▶ _READING PASSAGE_

= = = = = = =

In the following, I first define money laundering and give an overview over diverse ways of measuring money laundering with proxies and with econometric and economic models. I then discuss whether we can give an unambiguous answer regarding the money-laundering trend. I conclude by showing that money laundering progressively merges with other fields of illegal or criminal economic behavior, in particular with tax evasion and the shadow economy. New pathways to research therefore should include tax crime, tax evasion, and tax compliance models as well as some broader aspects of the shadow economy.
What Is Money Laundering?
“Money laundering” is the process of disguising the unlawful source of criminally derived proceeds to make them appear legal. The term money laundering—bringing illicit proceeds from drugs, fraud, and other crime back into the legal economy—owes its name to practices used by Al Capone. He used, literally, launderettes to disguise illegal alcohol revenues during prohibition in the United States. Launderettes, a flourishing cash-intensive business in the 1930s when almost no household had a washing machine, were an ideal location to slip the money from illegal alcohol sales into the cash register. Disguising the origin of such money is even older than Al Capone’s “washing of money.” One of the oldest techniques to circumvent government scrutiny was to use international trade to move money, undetected, from one country to another, by means of fake invoicing or falsely declared merchandise (Zdanowicz 2009).

= = = = = = =

▶ _THE DATA_
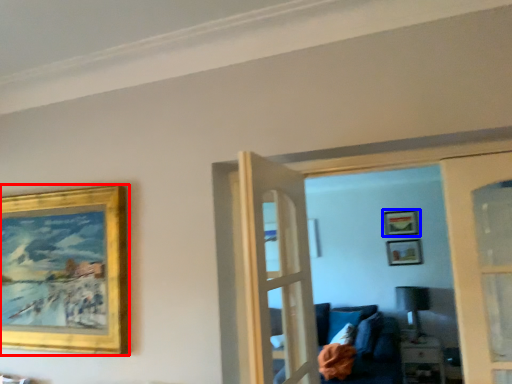
Question: Which point is closer to the camera, picture frame (highlighted by a red box) or picture frame (highlighted by a blue box)?

Choices:
 (A) picture frame
 (B) picture frame

Answer: (A)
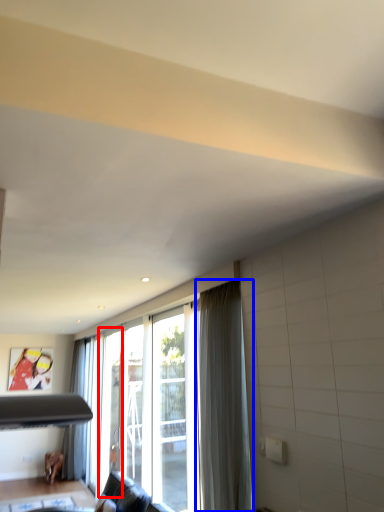
Question: Which object is closer to the camera taking this photo, screen door (highlighted by a red box) or curtain (highlighted by a blue box)?

Choices:
 (A) screen door
 (B) curtain

Answer: (B)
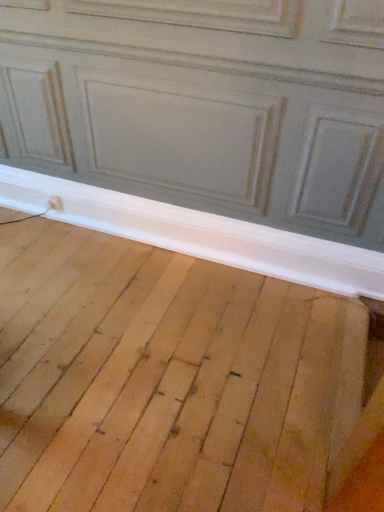
Question: Should I look upward or downward to see white wood baseboard at lower center?

Choices:
 (A) up
 (B) down

Answer: (A)

Question: Should I look upward or downward to see natural wood floor at lower center?

Choices:
 (A) down
 (B) up

Answer: (A)

Question: Is white wood baseboard at lower center to the right of natural wood floor at lower center from the viewer's perspective?

Choices:
 (A) no
 (B) yes

Answer: (B)

Question: From a real-world perspective, is white wood baseboard at lower center located higher than natural wood floor at lower center?

Choices:
 (A) no
 (B) yes

Answer: (B)

Question: Is white wood baseboard at lower center directly adjacent to natural wood floor at lower center?

Choices:
 (A) no
 (B) yes

Answer: (A)

Question: Are white wood baseboard at lower center and natural wood floor at lower center far apart?

Choices:
 (A) no
 (B) yes

Answer: (A)

Question: Considering the relative sizes of white wood baseboard at lower center and natural wood floor at lower center in the image provided, is white wood baseboard at lower center taller than natural wood floor at lower center?

Choices:
 (A) yes
 (B) no

Answer: (A)

Question: Is white wood baseboard at lower center aimed at natural wood floor at lower center?

Choices:
 (A) yes
 (B) no

Answer: (A)

Question: From the image's perspective, does natural wood floor at lower center appear lower than white wood baseboard at lower center?

Choices:
 (A) no
 (B) yes

Answer: (B)

Question: Does natural wood floor at lower center have a lesser width compared to white wood baseboard at lower center?

Choices:
 (A) yes
 (B) no

Answer: (B)

Question: Is the surface of natural wood floor at lower center in direct contact with white wood baseboard at lower center?

Choices:
 (A) no
 (B) yes

Answer: (A)

Question: From a real-world perspective, is natural wood floor at lower center positioned under white wood baseboard at lower center based on gravity?

Choices:
 (A) yes
 (B) no

Answer: (A)

Question: Considering the relative sizes of natural wood floor at lower center and white wood baseboard at lower center in the image provided, is natural wood floor at lower center wider than white wood baseboard at lower center?

Choices:
 (A) yes
 (B) no

Answer: (A)

Question: Is natural wood floor at lower center further to the viewer compared to white wood baseboard at lower center?

Choices:
 (A) no
 (B) yes

Answer: (A)

Question: In terms of height, does white wood baseboard at lower center look taller or shorter compared to natural wood floor at lower center?

Choices:
 (A) short
 (B) tall

Answer: (B)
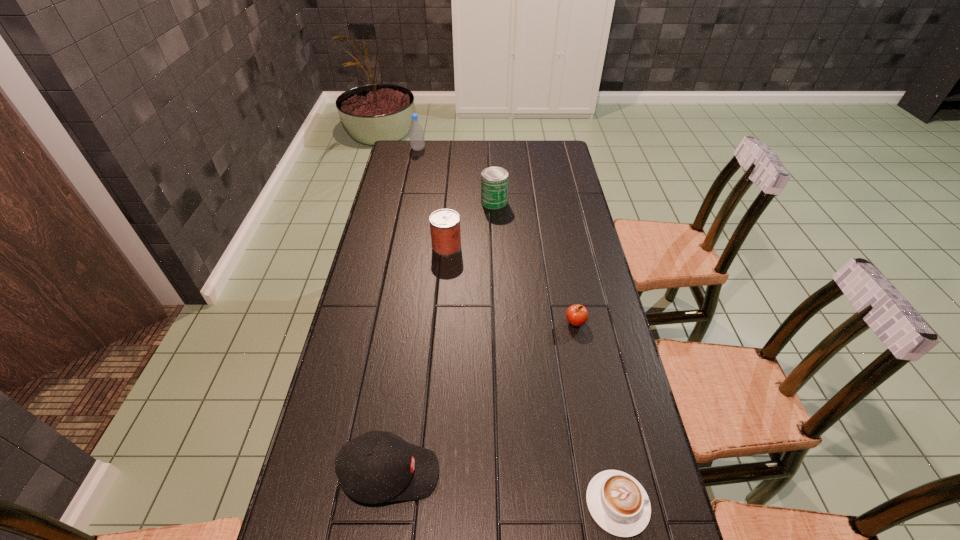
Image resolution: width=960 pixels, height=540 pixels. I want to click on vacant space located 0.200m on the front of the bottle, so click(413, 177).

The width and height of the screenshot is (960, 540). What are the coordinates of `blank space located on the front of the farther can` in the screenshot? It's located at (495, 222).

This screenshot has height=540, width=960. Find the location of `vacant area situated 0.390m on the back of the left can`. vacant area situated 0.390m on the back of the left can is located at coordinates (452, 178).

Identify the location of free space located with a logo on the front of the baseball cap. (523, 474).

Find the location of `free space located 0.360m on the left of the second shortest object`. free space located 0.360m on the left of the second shortest object is located at coordinates pos(444,322).

Locate an element on the screen. The width and height of the screenshot is (960, 540). object at the far edge is located at coordinates (416, 133).

Where is `bottle that is positioned at the left edge`? The width and height of the screenshot is (960, 540). bottle that is positioned at the left edge is located at coordinates (416, 133).

Identify the location of baseball cap that is at the left edge. The height and width of the screenshot is (540, 960). (375, 467).

Where is `apple that is positioned at the right edge`? The width and height of the screenshot is (960, 540). apple that is positioned at the right edge is located at coordinates (577, 315).

You are a GUI agent. You are given a task and a screenshot of the screen. Output one action in this format:
    pyautogui.click(x=<x>, y=<y>)
    Task: Click on the cappuccino that is at the right edge
    This screenshot has width=960, height=540.
    Given the screenshot: What is the action you would take?
    pyautogui.click(x=617, y=502)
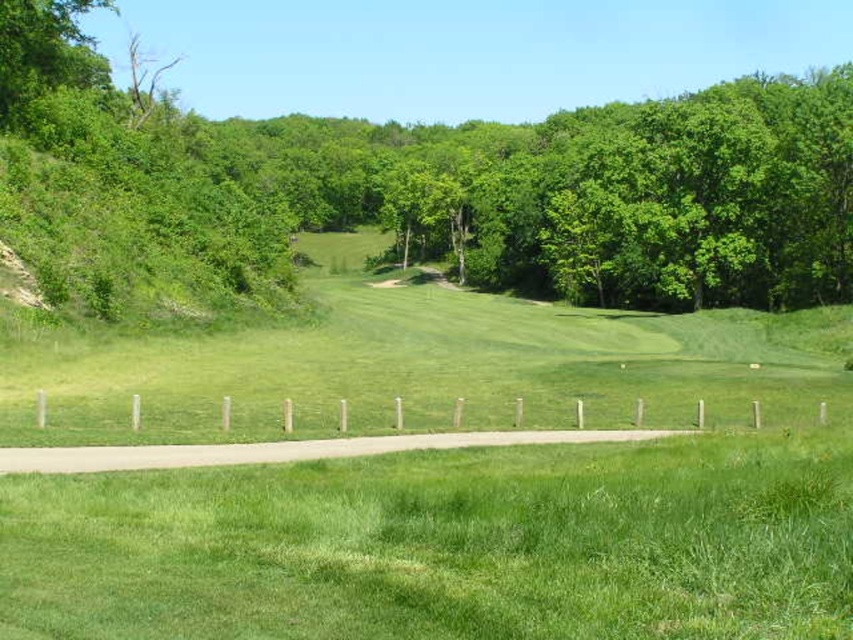
Question: Where is green leafy tree at center located in relation to green grass at lower center in the image?

Choices:
 (A) above
 (B) below

Answer: (A)

Question: Which of the following is the farthest from the observer?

= = = = = = =

▶ _THINGS TO DO_
1 - In the money laundering text, what kind of business did Al Capone use to disguise illegal alcohol revenues during prohibition?
2 - Please continue the money laundering text from its final sentence.

▶ _OUTPUTS FOR THE TASKS_
1 - Launderettes.

2 -
In earlier time, money laundering was not criminalized. A precondition for criminalizing money laundering is to define the “predicate offenses” understood as the criminal offenses which generated the proceeds, thus making laundering necessary. Hiding or disguising the source of certain proceeds will of course not lead to money laundering unless these proceeds were obtained from criminal activity (i.e., predicate crime). Therefore, what exactly amounts to money laundering, and who can be prosecuted, is largely dependent on what constitutes a predicate crime for the purpose of money laundering.
The history of legislation of money laundering began in the mid-1980s with the criminalization of the proceeds of drug-related offenses in the United States, the United Kingdom, and Australia. Its international reach was provided by the 1988 UN Convention against the illicit traffic in narcotic drugs and psychotropic substances (i.e., Vienna Drug Convention). Initially, therefore, the only offenders that could be prosecuted for money laundering were those attempting to launder the proceeds derived from the production and sale of narcotics.
In 1989, an intergovernmental body called the Financial Action Task Force on Money Laundering (FATF) was established by the G-7 in order to combat money laundering. It established forty recommendations with regard to money laundering. In line with the Financial Action Task Force Recommendations (in particular with recommendation 1) and the provisions of the 1990 Strasbourg Convention on laundering, search, seizure, and confiscation of the proceeds from crime, many states have introduced the criminalization of laundering of proceeds derived from other sources, not only drugs. This has had a profound impact, with the result that serious and highly profitable crimes such as fraud, arms trafficking, and corruption also came under the umbrella of money laundering legislation (Busuoic 2007).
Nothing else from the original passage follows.